▶ [DESCRIPTION OF THE TASK]
From the first line to the last, print the records exactly.

⟨

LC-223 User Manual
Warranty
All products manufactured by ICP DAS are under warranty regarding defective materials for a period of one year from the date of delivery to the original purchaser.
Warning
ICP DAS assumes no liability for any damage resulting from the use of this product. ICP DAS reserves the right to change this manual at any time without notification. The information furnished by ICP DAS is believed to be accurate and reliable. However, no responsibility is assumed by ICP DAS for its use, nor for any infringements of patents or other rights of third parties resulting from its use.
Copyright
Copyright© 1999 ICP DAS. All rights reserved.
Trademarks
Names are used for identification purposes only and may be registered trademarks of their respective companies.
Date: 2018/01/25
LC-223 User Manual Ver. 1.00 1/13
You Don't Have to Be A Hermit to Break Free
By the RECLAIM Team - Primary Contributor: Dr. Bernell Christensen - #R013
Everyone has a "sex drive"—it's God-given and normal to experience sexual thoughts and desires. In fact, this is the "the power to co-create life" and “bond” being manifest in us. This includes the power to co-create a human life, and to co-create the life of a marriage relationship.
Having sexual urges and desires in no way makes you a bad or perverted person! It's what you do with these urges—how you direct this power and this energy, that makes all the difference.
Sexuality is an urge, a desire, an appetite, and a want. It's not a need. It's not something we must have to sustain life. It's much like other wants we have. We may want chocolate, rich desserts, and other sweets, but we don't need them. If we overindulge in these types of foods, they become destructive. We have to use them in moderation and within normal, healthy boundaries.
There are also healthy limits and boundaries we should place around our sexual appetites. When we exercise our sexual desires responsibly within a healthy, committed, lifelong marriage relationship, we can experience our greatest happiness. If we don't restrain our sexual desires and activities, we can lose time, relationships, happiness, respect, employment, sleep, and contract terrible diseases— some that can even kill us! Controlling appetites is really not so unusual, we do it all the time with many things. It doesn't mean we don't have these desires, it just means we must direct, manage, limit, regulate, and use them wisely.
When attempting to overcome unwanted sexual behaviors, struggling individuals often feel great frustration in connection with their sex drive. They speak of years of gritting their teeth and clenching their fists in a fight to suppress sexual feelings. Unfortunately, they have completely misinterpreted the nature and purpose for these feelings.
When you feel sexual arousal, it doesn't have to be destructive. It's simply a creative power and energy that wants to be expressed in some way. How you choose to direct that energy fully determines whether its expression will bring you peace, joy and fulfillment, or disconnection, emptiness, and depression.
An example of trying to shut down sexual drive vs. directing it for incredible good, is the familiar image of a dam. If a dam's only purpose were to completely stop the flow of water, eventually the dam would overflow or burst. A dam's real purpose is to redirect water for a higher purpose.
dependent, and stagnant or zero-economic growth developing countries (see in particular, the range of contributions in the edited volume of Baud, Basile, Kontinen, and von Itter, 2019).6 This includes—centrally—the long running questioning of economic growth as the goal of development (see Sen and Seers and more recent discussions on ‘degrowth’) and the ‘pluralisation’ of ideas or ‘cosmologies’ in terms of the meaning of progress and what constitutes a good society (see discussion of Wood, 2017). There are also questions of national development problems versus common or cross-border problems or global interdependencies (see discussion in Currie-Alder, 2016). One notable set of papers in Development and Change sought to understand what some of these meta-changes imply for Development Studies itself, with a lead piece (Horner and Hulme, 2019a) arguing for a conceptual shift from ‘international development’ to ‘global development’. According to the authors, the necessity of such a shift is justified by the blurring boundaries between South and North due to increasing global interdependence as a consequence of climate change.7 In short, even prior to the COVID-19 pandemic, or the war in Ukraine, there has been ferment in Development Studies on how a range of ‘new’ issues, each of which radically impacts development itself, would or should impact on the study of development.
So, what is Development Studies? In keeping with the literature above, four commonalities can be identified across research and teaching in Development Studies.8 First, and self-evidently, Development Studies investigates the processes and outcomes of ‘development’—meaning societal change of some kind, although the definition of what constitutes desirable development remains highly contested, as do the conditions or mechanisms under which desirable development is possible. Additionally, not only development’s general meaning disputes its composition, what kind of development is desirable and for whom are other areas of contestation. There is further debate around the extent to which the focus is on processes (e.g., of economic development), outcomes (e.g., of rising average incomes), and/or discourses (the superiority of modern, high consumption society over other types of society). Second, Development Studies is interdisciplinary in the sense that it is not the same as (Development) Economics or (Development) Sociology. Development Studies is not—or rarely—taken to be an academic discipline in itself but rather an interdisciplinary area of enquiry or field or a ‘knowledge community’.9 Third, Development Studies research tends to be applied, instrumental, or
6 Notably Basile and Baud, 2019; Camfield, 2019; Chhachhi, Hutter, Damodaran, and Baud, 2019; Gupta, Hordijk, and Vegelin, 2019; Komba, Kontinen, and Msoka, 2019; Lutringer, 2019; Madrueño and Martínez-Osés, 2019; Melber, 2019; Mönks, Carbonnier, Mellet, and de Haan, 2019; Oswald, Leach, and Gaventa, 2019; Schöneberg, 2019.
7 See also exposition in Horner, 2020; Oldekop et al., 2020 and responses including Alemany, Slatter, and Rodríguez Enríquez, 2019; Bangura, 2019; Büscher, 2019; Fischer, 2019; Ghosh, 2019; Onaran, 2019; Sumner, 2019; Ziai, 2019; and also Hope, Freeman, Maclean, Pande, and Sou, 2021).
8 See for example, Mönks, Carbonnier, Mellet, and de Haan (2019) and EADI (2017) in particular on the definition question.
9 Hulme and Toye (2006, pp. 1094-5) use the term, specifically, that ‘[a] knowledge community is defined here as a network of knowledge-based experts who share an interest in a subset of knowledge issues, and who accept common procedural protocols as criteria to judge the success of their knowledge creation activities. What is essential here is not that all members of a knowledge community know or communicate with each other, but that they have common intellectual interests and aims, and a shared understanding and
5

⟩

▶ [OUTPUT OF THE TASK]
LC-223 User Manual
Warranty
All products manufactured by ICP DAS are under warranty regarding defective materials for a period of one year from the date of delivery to the original purchaser.
Warning
ICP DAS assumes no liability for any damage resulting from the use of this product. ICP DAS reserves the right to change this manual at any time without notification. The information furnished by ICP DAS is believed to be accurate and reliable. However, no responsibility is assumed by ICP DAS for its use, nor for any infringements of patents or other rights of third parties resulting from its use.
Copyright
Copyright© 1999 ICP DAS. All rights reserved.
Trademarks
Names are used for identification purposes only and may be registered trademarks of their respective companies.
Date: 2018/01/25
LC-223 User Manual Ver. 1.00 1/13
You Don't Have to Be A Hermit to Break Free
By the RECLAIM Team - Primary Contributor: Dr. Bernell Christensen - #R013
Everyone has a "sex drive"—it's God-given and normal to experience sexual thoughts and desires. In fact, this is the "the power to co-create life" and “bond” being manifest in us. This includes the power to co-create a human life, and to co-create the life of a marriage relationship.
Having sexual urges and desires in no way makes you a bad or perverted person! It's what you do with these urges—how you direct this power and this energy, that makes all the difference.
Sexuality is an urge, a desire, an appetite, and a want. It's not a need. It's not something we must have to sustain life. It's much like other wants we have. We may want chocolate, rich desserts, and other sweets, but we don't need them. If we overindulge in these types of foods, they become destructive. We have to use them in moderation and within normal, healthy boundaries.
There are also healthy limits and boundaries we should place around our sexual appetites. When we exercise our sexual desires responsibly within a healthy, committed, lifelong marriage relationship, we can experience our greatest happiness. If we don't restrain our sexual desires and activities, we can lose time, relationships, happiness, respect, employment, sleep, and contract terrible diseases— some that can even kill us! Controlling appetites is really not so unusual, we do it all the time with many things. It doesn't mean we don't have these desires, it just means we must direct, manage, limit, regulate, and use them wisely.
When attempting to overcome unwanted sexual behaviors, struggling individuals often feel great frustration in connection with their sex drive. They speak of years of gritting their teeth and clenching their fists in a fight to suppress sexual feelings. Unfortunately, they have completely misinterpreted the nature and purpose for these feelings.
When you feel sexual arousal, it doesn't have to be destructive. It's simply a creative power and energy that wants to be expressed in some way. How you choose to direct that energy fully determines whether its expression will bring you peace, joy and fulfillment, or disconnection, emptiness, and depression.
An example of trying to shut down sexual drive vs. directing it for incredible good, is the familiar image of a dam. If a dam's only purpose were to completely stop the flow of water, eventually the dam would overflow or burst. A dam's real purpose is to redirect water for a higher purpose.
dependent, and stagnant or zero-economic growth developing countries (see in particular, the range of contributions in the edited volume of Baud, Basile, Kontinen, and von Itter, 2019).6 This includes—centrally—the long running questioning of economic growth as the goal of development (see Sen and Seers and more recent discussions on ‘degrowth’) and the ‘pluralisation’ of ideas or ‘cosmologies’ in terms of the meaning of progress and what constitutes a good society (see discussion of Wood, 2017). There are also questions of national development problems versus common or cross-border problems or global interdependencies (see discussion in Currie-Alder, 2016). One notable set of papers in Development and Change sought to understand what some of these meta-changes imply for Development Studies itself, with a lead piece (Horner and Hulme, 2019a) arguing for a conceptual shift from ‘international development’ to ‘global development’. According to the authors, the necessity of such a shift is justified by the blurring boundaries between South and North due to increasing global interdependence as a consequence of climate change.7 In short, even prior to the COVID-19 pandemic, or the war in Ukraine, there has been ferment in Development Studies on how a range of ‘new’ issues, each of which radically impacts development itself, would or should impact on the study of development.
So, what is Development Studies? In keeping with the literature above, four commonalities can be identified across research and teaching in Development Studies.8 First, and self-evidently, Development Studies investigates the processes and outcomes of ‘development’—meaning societal change of some kind, although the definition of what constitutes desirable development remains highly contested, as do the conditions or mechanisms under which desirable development is possible. Additionally, not only development’s general meaning disputes its composition, what kind of development is desirable and for whom are other areas of contestation. There is further debate around the extent to which the focus is on processes (e.g., of economic development), outcomes (e.g., of rising average incomes), and/or discourses (the superiority of modern, high consumption society over other types of society). Second, Development Studies is interdisciplinary in the sense that it is not the same as (Development) Economics or (Development) Sociology. Development Studies is not—or rarely—taken to be an academic discipline in itself but rather an interdisciplinary area of enquiry or field or a ‘knowledge community’.9 Third, Development Studies research tends to be applied, instrumental, or
6 Notably Basile and Baud, 2019; Camfield, 2019; Chhachhi, Hutter, Damodaran, and Baud, 2019; Gupta, Hordijk, and Vegelin, 2019; Komba, Kontinen, and Msoka, 2019; Lutringer, 2019; Madrueño and Martínez-Osés, 2019; Melber, 2019; Mönks, Carbonnier, Mellet, and de Haan, 2019; Oswald, Leach, and Gaventa, 2019; Schöneberg, 2019.
7 See also exposition in Horner, 2020; Oldekop et al., 2020 and responses including Alemany, Slatter, and Rodríguez Enríquez, 2019; Bangura, 2019; Büscher, 2019; Fischer, 2019; Ghosh, 2019; Onaran, 2019; Sumner, 2019; Ziai, 2019; and also Hope, Freeman, Maclean, Pande, and Sou, 2021).
8 See for example, Mönks, Carbonnier, Mellet, and de Haan (2019) and EADI (2017) in particular on the definition question.
9 Hulme and Toye (2006, pp. 1094-5) use the term, specifically, that ‘[a] knowledge community is defined here as a network of knowledge-based experts who share an interest in a subset of knowledge issues, and who accept common procedural protocols as criteria to judge the success of their knowledge creation activities. What is essential here is not that all members of a knowledge community know or communicate with each other, but that they have common intellectual interests and aims, and a shared understanding and
5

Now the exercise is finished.